● YOUR GOAL:
Up to and including the line that contains "14: (1153, 292)", repeat the entries below exactly from the first line on. Do not carry over any pictures.

Extracted records:
==========
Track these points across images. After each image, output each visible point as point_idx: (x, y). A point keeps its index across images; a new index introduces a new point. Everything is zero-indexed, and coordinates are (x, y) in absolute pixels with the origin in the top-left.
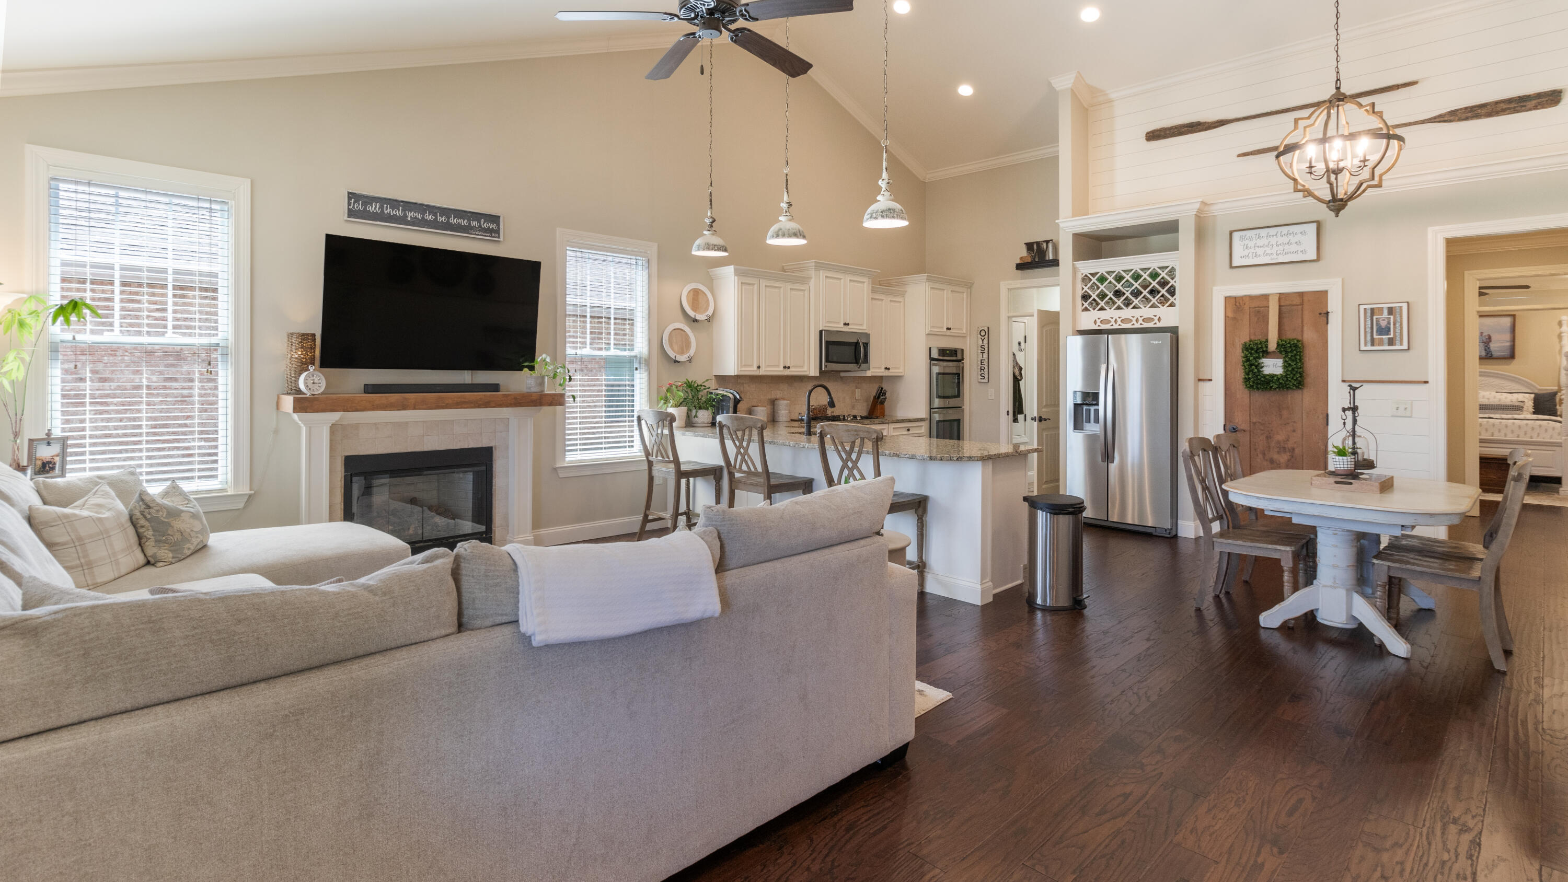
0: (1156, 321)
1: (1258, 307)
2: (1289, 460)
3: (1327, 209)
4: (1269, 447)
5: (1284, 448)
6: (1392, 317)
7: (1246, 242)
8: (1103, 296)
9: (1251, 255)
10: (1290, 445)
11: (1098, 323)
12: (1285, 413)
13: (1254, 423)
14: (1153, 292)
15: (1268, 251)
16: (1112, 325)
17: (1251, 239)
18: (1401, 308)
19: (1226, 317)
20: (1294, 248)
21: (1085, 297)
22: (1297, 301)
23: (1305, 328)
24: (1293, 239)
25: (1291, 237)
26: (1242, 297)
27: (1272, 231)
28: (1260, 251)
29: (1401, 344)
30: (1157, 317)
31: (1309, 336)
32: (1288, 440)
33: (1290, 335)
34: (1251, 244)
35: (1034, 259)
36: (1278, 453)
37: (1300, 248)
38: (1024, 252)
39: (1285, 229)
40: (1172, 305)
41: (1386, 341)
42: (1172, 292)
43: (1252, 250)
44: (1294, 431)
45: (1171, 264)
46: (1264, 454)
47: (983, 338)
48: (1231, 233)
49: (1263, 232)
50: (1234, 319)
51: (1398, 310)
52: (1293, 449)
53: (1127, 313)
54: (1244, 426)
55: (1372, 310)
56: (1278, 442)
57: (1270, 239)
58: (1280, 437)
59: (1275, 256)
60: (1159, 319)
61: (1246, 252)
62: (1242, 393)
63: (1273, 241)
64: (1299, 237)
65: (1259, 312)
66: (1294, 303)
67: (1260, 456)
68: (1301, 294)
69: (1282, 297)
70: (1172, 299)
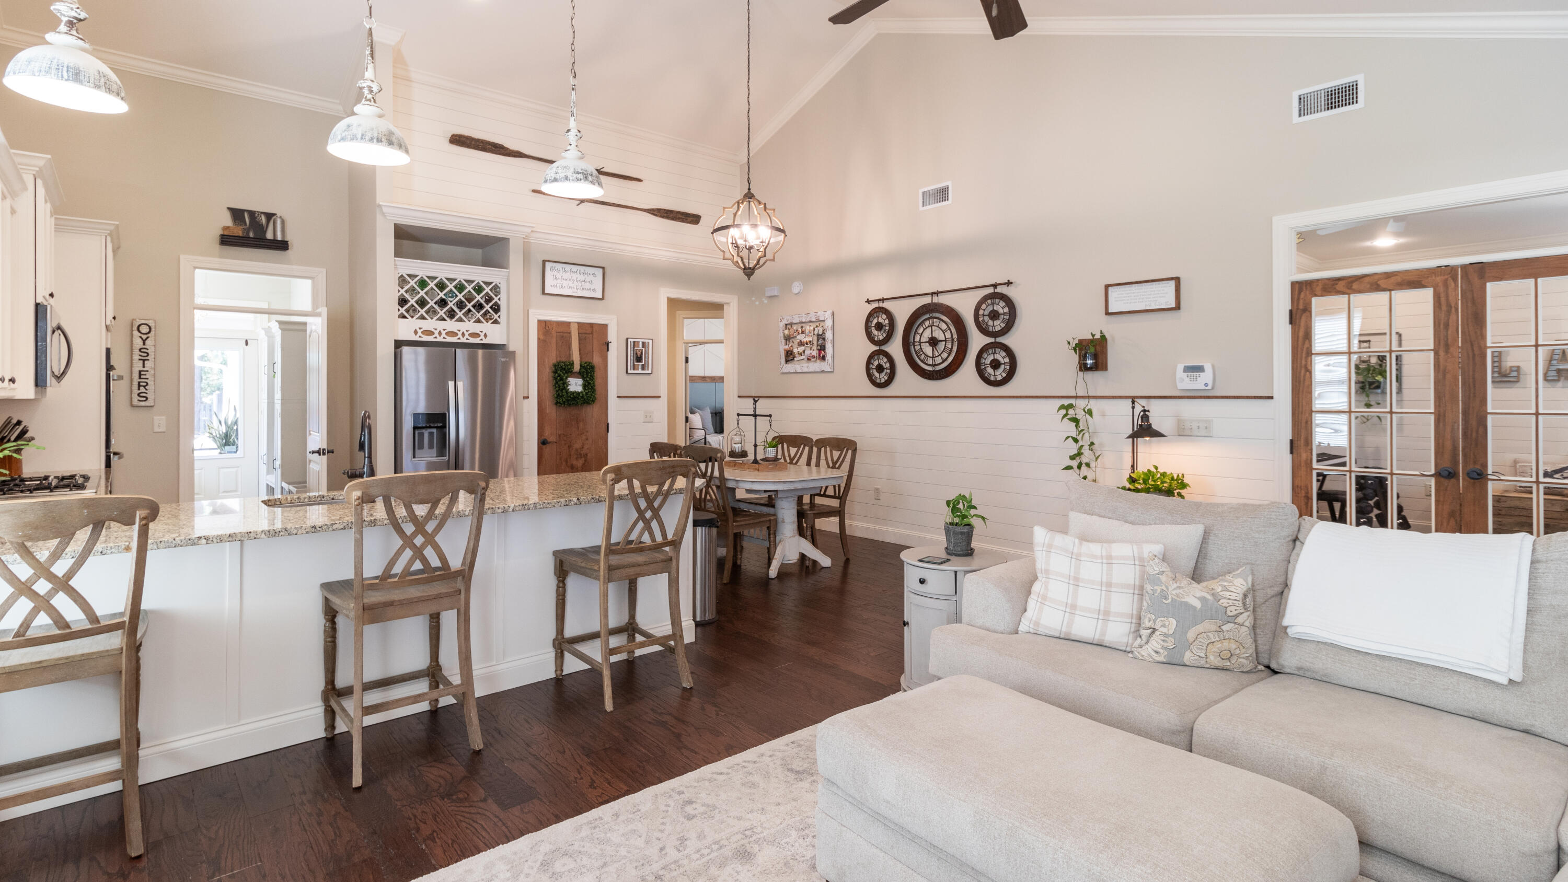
0: (482, 337)
1: (563, 332)
2: (584, 464)
3: (743, 274)
4: (570, 455)
5: (581, 454)
6: (644, 349)
7: (555, 273)
8: (422, 303)
9: (558, 285)
10: (584, 452)
11: (420, 333)
12: (581, 425)
13: (560, 435)
14: (479, 306)
15: (571, 285)
16: (436, 337)
17: (558, 271)
18: (648, 343)
19: (539, 339)
20: (588, 286)
21: (403, 302)
22: (589, 331)
23: (594, 353)
24: (588, 279)
25: (586, 276)
26: (551, 322)
27: (575, 268)
28: (565, 283)
29: (648, 370)
30: (483, 333)
31: (596, 360)
32: (583, 448)
33: (586, 360)
34: (559, 276)
35: (248, 233)
36: (577, 459)
37: (592, 287)
38: (228, 221)
39: (582, 269)
40: (496, 322)
41: (640, 367)
42: (496, 309)
43: (559, 281)
44: (587, 439)
45: (495, 281)
46: (567, 462)
47: (144, 337)
48: (544, 262)
49: (568, 267)
50: (544, 341)
51: (647, 345)
52: (587, 455)
53: (451, 325)
54: (552, 439)
55: (634, 342)
56: (577, 450)
57: (573, 274)
58: (577, 445)
59: (575, 290)
60: (485, 336)
61: (555, 282)
62: (551, 410)
63: (575, 276)
64: (590, 278)
65: (563, 337)
66: (588, 332)
67: (564, 463)
68: (591, 325)
69: (581, 325)
70: (496, 317)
==========
● RESULT FOR THIS EXERCISE:
Track these points across images. After each image, output each visible point as point_idx: (x, y). A point keeps its index across images; a new index introduces a new point. Everything is zero-indexed, and coordinates are (x, y) in absolute pixels with the origin in the top-left.
0: (1156, 321)
1: (1258, 307)
2: (1289, 460)
3: (1327, 209)
4: (1269, 447)
5: (1284, 448)
6: (1392, 317)
7: (1246, 242)
8: (1103, 296)
9: (1251, 255)
10: (1290, 445)
11: (1098, 323)
12: (1285, 413)
13: (1254, 423)
14: (1153, 292)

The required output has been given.